(Collected data)
========================================================================

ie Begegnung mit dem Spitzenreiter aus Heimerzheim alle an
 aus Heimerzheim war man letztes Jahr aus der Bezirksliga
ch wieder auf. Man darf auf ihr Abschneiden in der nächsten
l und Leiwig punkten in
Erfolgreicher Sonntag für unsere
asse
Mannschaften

========================================================================

** Exercise instructions **
Set down nothing but the lines from the one containing "l und Leiwig punkten in" through the end of the entries above, exactly as written, both ends counted.

** Written response **
l und Leiwig punkten in
Erfolgreicher Sonntag für unsere
asse
Mannschaften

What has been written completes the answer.